Fragmento seleccionado:
━━━━━━━━━━━━━━━━━━━━━━━━━━━━━━
La naturaleza de un libro como “Pensar la transición” remite de inmediato a la exclamación de Karl Jasper: “¡Yo no soy yo solo!”. Y esta correspondencia procede porque son muchas las personas y organizaciones que están involucradas y que merecen ser recordadas y reconocidas. En primer lugar, encontramos a Nelson Rivera quien concibió la idea de entrevistar a catorce personas, vinculadas a las distintas disciplinas culturales, que debían atender nueve preguntas cargadas de un inteligente sentido de desafío. Además de Nelson Rivera y de los autores (Ana Teresa Torres, Claudia Curiel Léidenz, Diego Arroyo Gil, Edda Armas, Harry Almela, Igor Barreto, José Vicente Carrasquero, Karl Krispin, Luis Moreno Villamediana, Miguel Ángel Campos, Oscar Lucien, Pablo Antillano, Rafael Arráiz Lucca y Víctor Guédez), se impone mencionar a Tomás Straka y a Rafael Quiñones quienes, respectivamente, redactaron un prólogo y un epílogo. El primero enmarcó adecuadamente los contenidos del libro en un contexto delimitado por cuatro coordenadas básicas, como son la esperanza y el temor, por una parte, y el compromiso y la incertidumbre que prevalecen en las diferentes respuestas ofrecidas por los autores. Esta especie de rayado de la cancha, se completa al final del libro con el análisis que, a manera de epílogo, escribe Rafael Quiñones, y en el cual realiza una aproximación comparativa de las entrevistas y llega a la conclusión de que son más las coincidencias que las diferencias. Todo este esfuerzo lo ampara bajo un epígrafe que rememora la célebre sentencia de Antonio Gramsci: “El viejo mundo se muere. El nuevo tarda en aparecer. Y en ese claroscuro surgen los monstruos”. Desde luego, de inmediato debe subrayarse con especial gratitud a los editores que, encabezados por Marcelino Bisbal y Ricardo Ramírez, aseguraron la incorporación del libro a la “Colección VISIÓN VENEZUELA” de UCAB Ediciones. En este orden, debe igualmente destacarse el financiamiento de la publicación a cargo de la Fundación Konrad Adenauer. Sin duda, es menester estimar a quienes nos acompañan en esta presentación del libro, y que forman parte de los lectores reales y potenciales de esta publicación. Este público es el que, en última instancia, asegura el sostenimiento de este esfuerzo, porque un libro sin lectores se convierte en un ataúd.
━━━━━━━━━━━━━━━━━━━━━━━━━━━━━━
[Registros contenidos en un conjunto de datos]
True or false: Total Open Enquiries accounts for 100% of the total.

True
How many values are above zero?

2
━━━━━━━━━━━━━━━━━━━━━━━━━━━━━━
Tareas del ejercicio:
1) Responde con base en el texto sobre «Pensar la transición»:
(a) ¿A cuántas personas concibió Nelson Rivera entrevistar?
(b) ¿Quién escribió el epílogo del libro?
(c) ¿Qué institución financió la publicación?
2) Según el texto sobre «Pensar la transición», ¿por qué merece reconocimiento el público que asiste a la presentación del libro? Explícalo en una a tres oraciones.
3) Prosigue el texto sobre «Pensar la transición» a partir de su última oración.
Los registros proceden de otra fuente.

Resultados de tareas:
1)
(a) A catorce personas.
(b) Rafael Quiñones.
(c) La Fundación Konrad Adenauer.

2) Este público forma parte de los lectores reales y potenciales de la publicación y es el que, en última instancia, asegura el sostenimiento del esfuerzo. Sin lectores, un libro se convierte en un ataúd.

3)
Luego de atender estos requisitos protocolares queremos aprovechar la oportunidad para intentar una aproximación sobre el tema de la transición. Para asegurar la brevedad y descartar cualquier divagación intentaremos reseñar tres condiciones para la transición, así como tres actitudes y tres propósitos.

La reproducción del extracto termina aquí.